Geri Hirsch, founder of Because I'm Addicted, is as proud California girl, born and raised in Los Angeles. After finishing business school and feeling unfulfilled at my her very serious first job, she started blogging in 2005 as a creative outlet and has been doing it ever since. Nowadays, she loves sharing inspiration for fashion, recipes, and a lifestyle that feels good and is full of balance (think red wine with a side of dry brushing). You can find her and her wellness-obsessed husband in L.A., travelling, listening to old records, and planting in their organic garden. We're thrilled to have her on as a contributor for THE/THIRTY, where she'll be sharing her health, diet, and wellness pointers each month.
As a blogger and writer, it can feel like I need to be “on” every day. Between photo shoots, in-person meetings, and writing deadlines, there’s hardly a day when I don’t have something due. And it’s not just something that bloggers struggle with—I know all jobs come with the same sense of daily pressure.
So what happens on that days that you just can’t? I’ve been there, believe me! But I’ve definitely developed a few tips to work around creative ruts or when motivation cannot be found.

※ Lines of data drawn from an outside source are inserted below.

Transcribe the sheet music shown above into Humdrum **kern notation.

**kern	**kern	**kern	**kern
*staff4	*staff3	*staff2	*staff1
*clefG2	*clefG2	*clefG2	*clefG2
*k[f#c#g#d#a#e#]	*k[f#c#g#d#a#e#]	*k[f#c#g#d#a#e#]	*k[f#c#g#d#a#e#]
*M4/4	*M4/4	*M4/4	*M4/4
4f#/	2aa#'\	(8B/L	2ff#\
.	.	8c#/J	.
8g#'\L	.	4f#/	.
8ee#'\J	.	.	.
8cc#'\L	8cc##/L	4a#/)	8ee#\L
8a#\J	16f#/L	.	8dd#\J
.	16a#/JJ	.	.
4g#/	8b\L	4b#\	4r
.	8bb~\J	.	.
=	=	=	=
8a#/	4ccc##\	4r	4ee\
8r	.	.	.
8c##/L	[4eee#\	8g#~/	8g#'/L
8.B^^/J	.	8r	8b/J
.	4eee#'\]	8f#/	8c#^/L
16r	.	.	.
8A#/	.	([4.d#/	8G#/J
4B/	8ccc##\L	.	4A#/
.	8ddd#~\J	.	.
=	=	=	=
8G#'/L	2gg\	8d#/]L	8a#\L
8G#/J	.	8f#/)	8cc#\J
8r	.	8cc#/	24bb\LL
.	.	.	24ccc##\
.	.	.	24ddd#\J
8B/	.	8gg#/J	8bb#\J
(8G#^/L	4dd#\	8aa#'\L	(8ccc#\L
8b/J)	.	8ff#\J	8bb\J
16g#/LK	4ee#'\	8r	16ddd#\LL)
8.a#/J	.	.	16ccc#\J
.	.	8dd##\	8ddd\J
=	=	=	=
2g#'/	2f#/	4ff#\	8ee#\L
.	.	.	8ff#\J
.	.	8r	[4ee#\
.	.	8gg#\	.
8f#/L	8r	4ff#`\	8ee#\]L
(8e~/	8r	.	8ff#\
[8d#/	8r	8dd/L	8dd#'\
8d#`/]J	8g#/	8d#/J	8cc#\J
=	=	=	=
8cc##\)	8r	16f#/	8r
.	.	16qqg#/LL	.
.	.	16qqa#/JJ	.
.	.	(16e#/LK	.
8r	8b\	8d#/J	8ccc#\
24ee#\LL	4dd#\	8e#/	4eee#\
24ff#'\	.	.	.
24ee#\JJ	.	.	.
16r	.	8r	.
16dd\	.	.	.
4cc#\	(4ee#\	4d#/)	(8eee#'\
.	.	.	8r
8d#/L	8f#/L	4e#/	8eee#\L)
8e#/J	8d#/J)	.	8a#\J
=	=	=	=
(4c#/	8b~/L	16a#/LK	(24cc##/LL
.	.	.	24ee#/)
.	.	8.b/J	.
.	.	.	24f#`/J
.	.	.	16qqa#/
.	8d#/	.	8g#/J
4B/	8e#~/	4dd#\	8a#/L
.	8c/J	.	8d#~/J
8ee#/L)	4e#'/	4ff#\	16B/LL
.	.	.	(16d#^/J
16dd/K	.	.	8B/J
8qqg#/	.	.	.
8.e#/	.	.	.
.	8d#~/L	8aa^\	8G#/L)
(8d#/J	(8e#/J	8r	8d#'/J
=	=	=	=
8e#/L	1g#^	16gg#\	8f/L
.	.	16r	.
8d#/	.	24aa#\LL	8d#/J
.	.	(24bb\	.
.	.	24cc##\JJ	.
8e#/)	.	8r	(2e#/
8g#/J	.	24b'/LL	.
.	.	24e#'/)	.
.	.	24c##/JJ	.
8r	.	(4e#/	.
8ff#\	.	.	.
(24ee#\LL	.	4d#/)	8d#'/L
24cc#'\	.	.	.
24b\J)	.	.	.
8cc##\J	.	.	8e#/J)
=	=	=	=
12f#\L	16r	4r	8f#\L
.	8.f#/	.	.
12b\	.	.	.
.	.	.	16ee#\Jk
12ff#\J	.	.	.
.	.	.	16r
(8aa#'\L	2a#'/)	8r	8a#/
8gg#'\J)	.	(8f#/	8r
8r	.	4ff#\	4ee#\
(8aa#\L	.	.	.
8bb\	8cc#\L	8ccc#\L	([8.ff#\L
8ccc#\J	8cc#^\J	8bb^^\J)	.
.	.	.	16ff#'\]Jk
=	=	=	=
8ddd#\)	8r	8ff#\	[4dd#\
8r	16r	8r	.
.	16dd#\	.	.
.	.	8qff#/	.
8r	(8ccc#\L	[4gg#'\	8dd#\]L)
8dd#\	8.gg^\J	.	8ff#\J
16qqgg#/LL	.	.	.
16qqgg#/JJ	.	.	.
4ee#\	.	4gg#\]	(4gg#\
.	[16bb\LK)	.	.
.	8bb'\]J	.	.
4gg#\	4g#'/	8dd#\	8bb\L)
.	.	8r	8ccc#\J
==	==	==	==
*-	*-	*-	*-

Log off social media for the day
Between everything going on in the world right now and the black hole that social media can be, I find that turning it off completely helps in more ways than one. Instead of letting my mind feel scattered and overwhelmed from the information—not to mention the comparison with who is doing what—I give my brain time to chill when I’m feeling unmotivated. It might sound counterintuitive, but stuffing it with more info (much of it useless) only makes the problem worse.
Whether it’s a true meditation session or walking without headphones in nature, it’s crucial to let your mind recharge. On days that I’m having writer’s block or something similar, I give myself a break with a form of meditation. The mental clarity I can gain after doing so is insane.
Get a good night's sleep
I find that when I run into creative ruts or the “I can’t” days, it’s because I haven’t been sleeping well. Instead of burning the midnight oil and forcing motivation to come, I prioritise getting a bunch of sleep. I’m usually feeling a lot better the morning after—and the motivation will naturally flow.
Make the most of good energy
When it all comes down to it, there are simply days that we’ll feel “off”—we’re human after all! And sometimes we need a personal day where we can veg out and not think about deadlines and the like. Which is why I utilise my good, motivational energy whenever it shows up.
For my job specifically, this means writing multiple blog posts when I’m in a good writing rhythm. Or taking extra “stock” photos at photo shoots so that I can use them on days where I want to stay in yoga pants and a top knot (and not shoot for Insta).
Take advantage of the times where your brain and body are naturally energised, and set yourself up for success in the future. You’ll be happy you did!
Try the Pomodoro technique
If you absolutely must get something done and you haven’t planned in advance, it’s all about the Pomodoro Technique. It’s a productivity technique that basically forces you to work hard for short spurts—eventually leading up to a day of getting stuff done like a boss.
Essentially, you work for X amount of time, then break for X amount of time. You can play with the ratio that works for you, but for me, I work for 25 minutes, and then take a five-minute break—over and over and over until my tasks are complete.
During my 25 minutes, or the “on” time, it’s important to tune out all distractions. Close your email inboxes, turn your phone over, turn off the TV—whatever. Then, during your “off” time, it’s just as important to limit your technology still. The five minutes is a mind reset, and your phone will only add more noise. I save my Instagram scrolling for lunch or when I’m totally done with the task—and instead use the five minutes to stretch, walk around the house, grab tea, etc.
Voilà! Productivity even on the most unmotivated days.